If approved, the arrest warrant for Netanyahu would appear to put Israel, a sovereign state acting in self-defense — albeit leading to the deaths of more than 35,000 Palestinians, according to the Ministry of Health in Gaza — on the same plane as Hamas, the terrorist group that instigated the war with its October 7 attacks on Israel that killed about 1,200 people.
In the United States, there has been predictable pushback against the ICC move to try to issue an arrest warrant against Netanyahu. Republican Senate Minority Leader Mitch McConnell fulminated, “The ICC has succeeded only in discrediting itself even further as a rogue kangaroo court utterly untethered to morality or justice,” while US President Joe Biden said the call for an arrest warrant against Netanyahu was “outrageous.”
But you can’t have it both ways. When the ICC and its lead prosecutor, Khan, issued an arrest warrant for Putin over alleged war crimes in Ukraine in 2023, there were hosannas on both sides of the aisle.
Biden declared the ICC arrest warrant for Putin “makes a very strong point,” adding that “he’s clearly committed war crimes.” Republican Sen. Lindsey Graham of South Carolina praised the court’s decision, saying, “The decision by the ICC to issue an arrest warrant for Vladimir Putin is a giant step in the right direction for the international community. It is more than justified by the evidence.”
One effect of the possible arrest warrant for Netanyahu is that the Israeli public may become more aware of what is happening in Gaza. Because of self-censorship exercised by the Israeli media, Israelis are watching a very different war playing out in Gaza than what the rest of the world is seeing. Israeli media rarely shows images of the large-scale destruction and the many thousands of civilian casualties in Gaza, according to a report this month in The Wall Street Journal.

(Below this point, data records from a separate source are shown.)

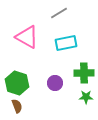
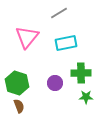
pink triangle: rotated 40 degrees clockwise
green cross: moved 3 px left
brown semicircle: moved 2 px right
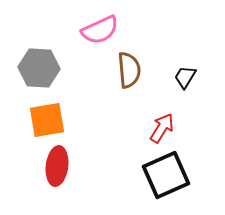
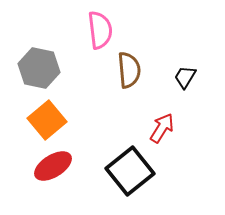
pink semicircle: rotated 72 degrees counterclockwise
gray hexagon: rotated 9 degrees clockwise
orange square: rotated 30 degrees counterclockwise
red ellipse: moved 4 px left; rotated 51 degrees clockwise
black square: moved 36 px left, 4 px up; rotated 15 degrees counterclockwise
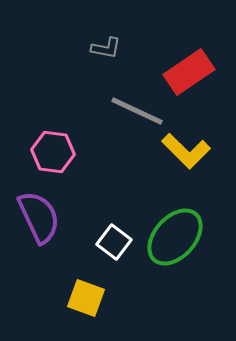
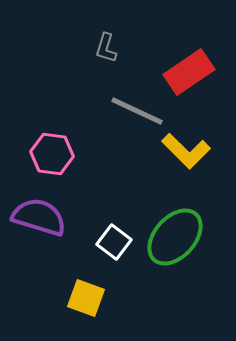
gray L-shape: rotated 96 degrees clockwise
pink hexagon: moved 1 px left, 2 px down
purple semicircle: rotated 48 degrees counterclockwise
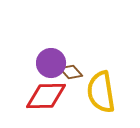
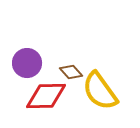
purple circle: moved 24 px left
yellow semicircle: moved 1 px left, 1 px up; rotated 27 degrees counterclockwise
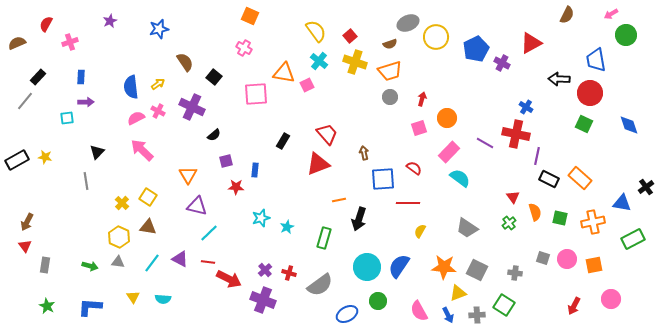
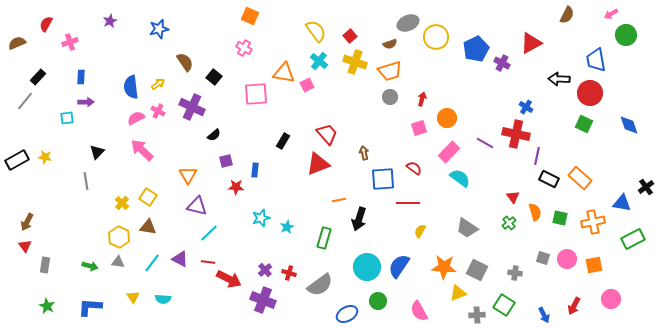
blue arrow at (448, 315): moved 96 px right
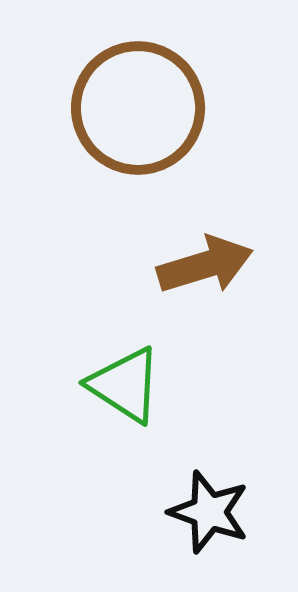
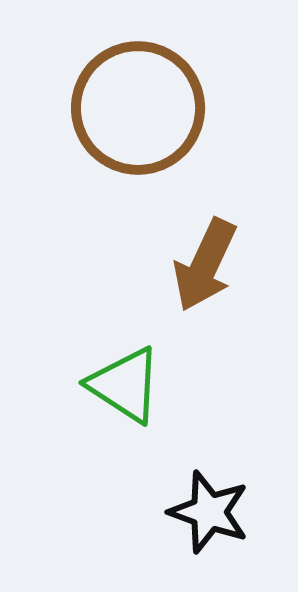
brown arrow: rotated 132 degrees clockwise
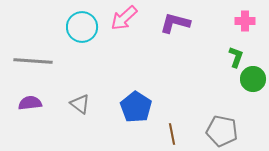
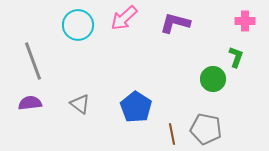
cyan circle: moved 4 px left, 2 px up
gray line: rotated 66 degrees clockwise
green circle: moved 40 px left
gray pentagon: moved 16 px left, 2 px up
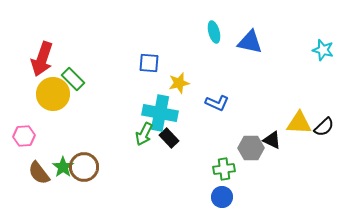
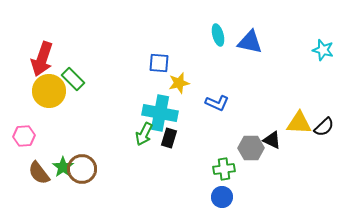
cyan ellipse: moved 4 px right, 3 px down
blue square: moved 10 px right
yellow circle: moved 4 px left, 3 px up
black rectangle: rotated 60 degrees clockwise
brown circle: moved 2 px left, 2 px down
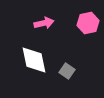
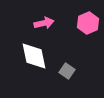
pink hexagon: rotated 10 degrees counterclockwise
white diamond: moved 4 px up
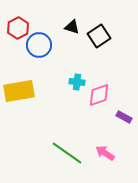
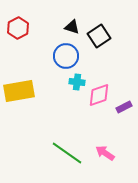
blue circle: moved 27 px right, 11 px down
purple rectangle: moved 10 px up; rotated 56 degrees counterclockwise
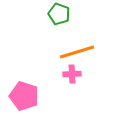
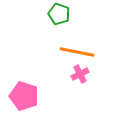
orange line: rotated 28 degrees clockwise
pink cross: moved 8 px right; rotated 24 degrees counterclockwise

The possible ICC arrest warrants for both Israeli and Hamas leaders are also likely to complicate the already thorny issue of the negotiations for the return of hostages held by Hamas in exchange for Palestinian prisoners held by Israel and for a ceasefire.
I’m attending a security conference in Qatar, the Global Security Forum. As is well known, Qatar had been playing a crucial mediating role between the United States, Israel and Hamas’ political leadership based in Qatar to release the 100 or more hostages that are still captive in Gaza, including eight Americans, along with the bodies of around 30 more.
The consensus among the delegates to the conference, which includes security experts from around the world, is that those negotiations have largely stalled.
The ICC’s move to seek an arrest warrant for Netanyahu may only harden his resolve to continue the war in Gaza seemingly indefinitely. In an address to his nation on Monday, Netanyahu said the ICC would not prevent Israel from attaining “total victory” against Hamas in a translation of his remarks by The Times of Israel.
This article has been updated with the latest death toll from the Ministry of Health in Gaza.